1. Démonstrer l’intérêt concret via des expériences de terrain
Rien n’est plus convaincant que le vécu partagé. Organiser dans les établissements ou les associations des ateliers où familles et seniors expérimentent ensemble jeux mémoire, tablettes adaptées ou visioconférences, permet de casser les représentations négatives. Au CHU de Toulouse, une initiative associant équipes de soins, familles et ergothérapeutes a permis d’augmenter de 40% le taux d’appropriation des outils numériques lorsque l’essai était accompagné et non imposé.
2. S’appuyer sur des ambassadeurs et des témoignages
Les retours d’autres familles, de soignants et même de seniors eux-mêmes jouent un rôle déterminant. Selon une enquête du « France Alzheimer », les aidants sont 62% à déclarer avoir essayé elles-mêmes une solution après l’avoir vue utilisée positivement par autrui. Valoriser et partager ces témoignages aide à lever la peur de mal faire ou d’être « dépassés ».
3. Proposer des formations courtes et personnalisées
- Ateliers collectifs pour parents et aidants : Éviter le tout-digital en multipliant les formats : tutoriels papier, vidéos, sessions de questions-réponses.
- Accompagnement individuel : L’accompagnement par un professionnel (infirmier, animateur en gérontologie ou ergothérapeute) lors de la première prise en main augmente nettement la confiance et l’adhésion, ce que confirme une évaluation menée par l’AFNOR en 2022.
La “charte d’engagement numérique en EHPAD” lancée par le Ministère de la Santé en 2021 encourage d’ailleurs fortement le développement de temps pédagogiques pour les familles, avec implicite reconnaissance du rôle pivot qu’elles jouent dans la réussite du projet.
4. Adapter les outils au rythme et à la culture familiale
Proposer un outil ne suffit pas : il faut s’assurer qu’il fait sens pour la famille.

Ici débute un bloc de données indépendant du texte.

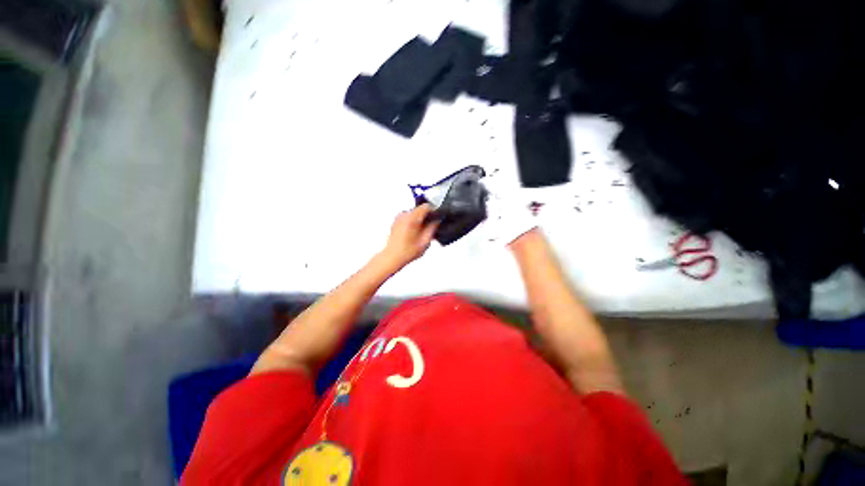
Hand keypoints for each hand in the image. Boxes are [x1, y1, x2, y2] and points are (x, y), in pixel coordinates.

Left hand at [379, 204, 438, 269]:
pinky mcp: (396, 222)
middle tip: (431, 228)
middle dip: (427, 217)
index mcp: (411, 218)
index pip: (426, 206)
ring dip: (420, 221)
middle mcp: (404, 215)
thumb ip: (433, 228)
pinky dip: (414, 223)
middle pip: (420, 210)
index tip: (438, 217)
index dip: (434, 211)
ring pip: (415, 214)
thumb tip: (437, 221)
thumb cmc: (405, 251)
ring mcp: (399, 218)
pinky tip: (415, 234)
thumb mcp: (425, 241)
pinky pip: (408, 218)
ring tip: (422, 234)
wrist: (392, 257)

Cela implique de prendre en compte ses habitudes, sa langue, son rapport aux écrans. Un calendrier partagé peut être plus pertinent qu’un serious game pour certaines familles, tandis qu’un outil de visioconférence simplifié répondra mieux à d’autres.

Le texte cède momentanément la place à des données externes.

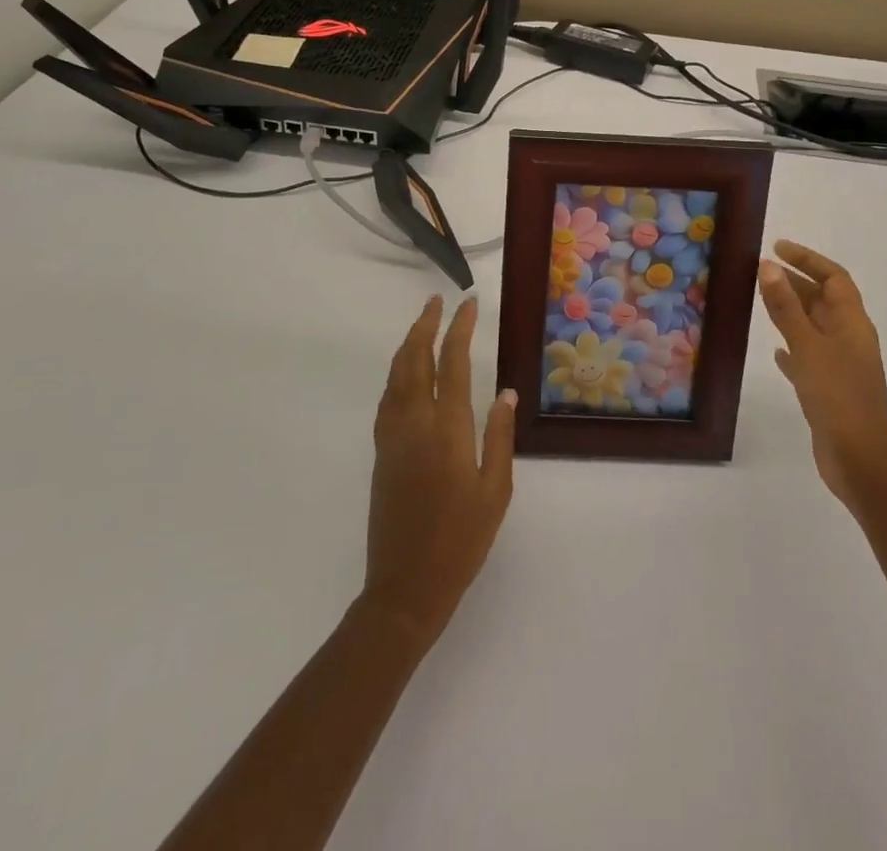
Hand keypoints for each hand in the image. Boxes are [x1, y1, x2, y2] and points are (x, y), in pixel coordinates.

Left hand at [360, 296, 516, 651]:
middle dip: (425, 325)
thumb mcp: (495, 490)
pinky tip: (405, 373)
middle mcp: (415, 422)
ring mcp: (392, 436)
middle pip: (414, 359)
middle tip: (437, 301)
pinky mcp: (381, 451)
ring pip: (395, 375)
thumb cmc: (461, 540)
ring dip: (408, 344)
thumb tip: (505, 392)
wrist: (406, 586)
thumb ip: (500, 436)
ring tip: (422, 324)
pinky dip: (396, 372)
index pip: (453, 363)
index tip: (469, 304)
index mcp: (447, 429)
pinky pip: (387, 397)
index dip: (460, 329)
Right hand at [758, 241, 886, 511]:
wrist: (859, 460)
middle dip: (796, 282)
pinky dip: (793, 347)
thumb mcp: (807, 346)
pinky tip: (776, 352)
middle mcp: (850, 339)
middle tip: (761, 272)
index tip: (777, 248)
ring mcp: (842, 366)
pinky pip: (809, 357)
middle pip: (824, 300)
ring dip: (791, 312)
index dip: (808, 259)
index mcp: (852, 323)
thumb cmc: (837, 396)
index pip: (834, 278)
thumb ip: (786, 307)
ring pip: (814, 327)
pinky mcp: (830, 390)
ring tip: (762, 301)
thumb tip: (767, 266)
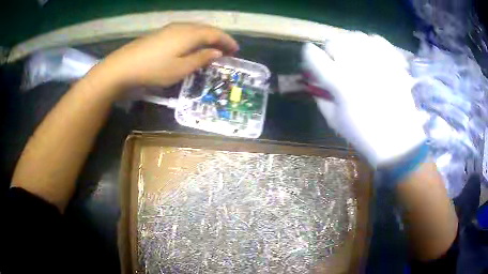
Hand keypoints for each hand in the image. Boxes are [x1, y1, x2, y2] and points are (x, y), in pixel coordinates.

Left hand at [93, 23, 238, 89]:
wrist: (123, 66)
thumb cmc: (154, 69)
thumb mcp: (180, 69)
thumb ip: (201, 59)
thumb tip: (217, 52)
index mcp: (190, 34)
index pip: (215, 34)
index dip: (227, 41)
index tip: (236, 50)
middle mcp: (182, 27)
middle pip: (206, 29)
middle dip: (218, 38)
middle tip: (226, 49)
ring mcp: (170, 28)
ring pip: (195, 29)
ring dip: (206, 37)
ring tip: (212, 47)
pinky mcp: (161, 33)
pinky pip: (185, 31)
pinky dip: (195, 37)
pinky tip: (192, 45)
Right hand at [302, 33, 425, 166]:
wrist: (399, 141)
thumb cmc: (365, 135)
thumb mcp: (334, 120)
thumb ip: (321, 96)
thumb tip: (315, 79)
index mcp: (340, 83)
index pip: (313, 55)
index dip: (309, 54)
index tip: (312, 58)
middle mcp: (357, 66)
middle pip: (333, 41)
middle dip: (330, 50)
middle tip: (336, 61)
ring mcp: (377, 61)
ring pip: (354, 36)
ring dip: (349, 44)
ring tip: (354, 56)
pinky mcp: (393, 61)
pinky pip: (376, 39)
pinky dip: (369, 43)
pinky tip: (370, 54)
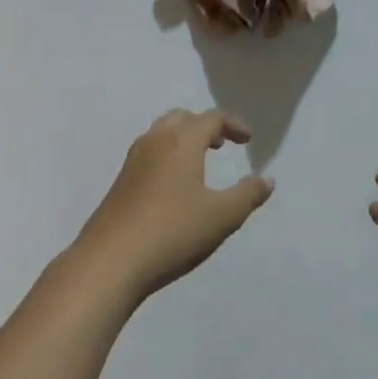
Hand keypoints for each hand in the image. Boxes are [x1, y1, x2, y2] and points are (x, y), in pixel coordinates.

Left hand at [70, 109, 273, 302]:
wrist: (110, 260)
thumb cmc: (172, 231)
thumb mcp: (221, 216)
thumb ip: (247, 195)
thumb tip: (267, 180)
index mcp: (181, 141)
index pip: (211, 117)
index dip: (233, 124)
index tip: (248, 140)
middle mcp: (155, 141)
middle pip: (182, 118)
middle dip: (204, 126)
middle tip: (222, 144)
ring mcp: (133, 161)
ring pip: (161, 134)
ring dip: (183, 139)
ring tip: (200, 162)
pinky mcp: (120, 182)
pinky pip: (149, 153)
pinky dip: (168, 155)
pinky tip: (174, 186)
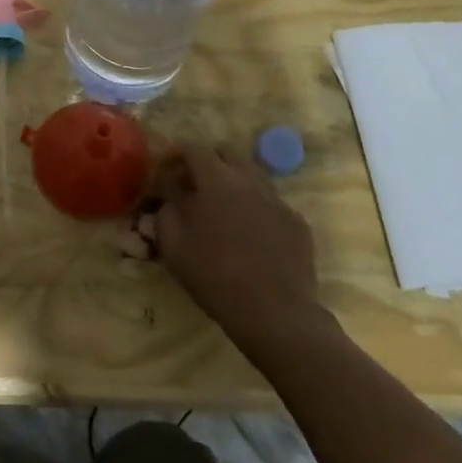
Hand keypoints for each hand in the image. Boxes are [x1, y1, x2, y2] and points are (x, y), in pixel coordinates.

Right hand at [123, 144, 322, 346]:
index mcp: (218, 181)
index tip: (165, 169)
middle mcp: (251, 181)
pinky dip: (256, 208)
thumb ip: (165, 213)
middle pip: (228, 154)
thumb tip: (168, 199)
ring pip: (253, 176)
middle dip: (208, 161)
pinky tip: (250, 235)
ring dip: (234, 183)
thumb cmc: (215, 276)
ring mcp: (278, 201)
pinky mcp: (297, 223)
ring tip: (222, 208)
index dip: (176, 154)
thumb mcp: (174, 246)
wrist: (275, 313)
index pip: (194, 149)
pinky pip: (271, 204)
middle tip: (193, 184)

5. Miser sur la convivialité et l’émotion
Convier la technologie comme prétexte à partager un moment ensemble — redécouvrir d’anciennes photos numériques, enregistrer des anecdotes, chanter sur des applications musicales — favorise l’engagement émotionnel. Le projet Reminiscence Therapy (Université de Cambridge) a illustré combien la mémoire épisodique des seniors était mieux stimulée dans un contexte affectif partagé.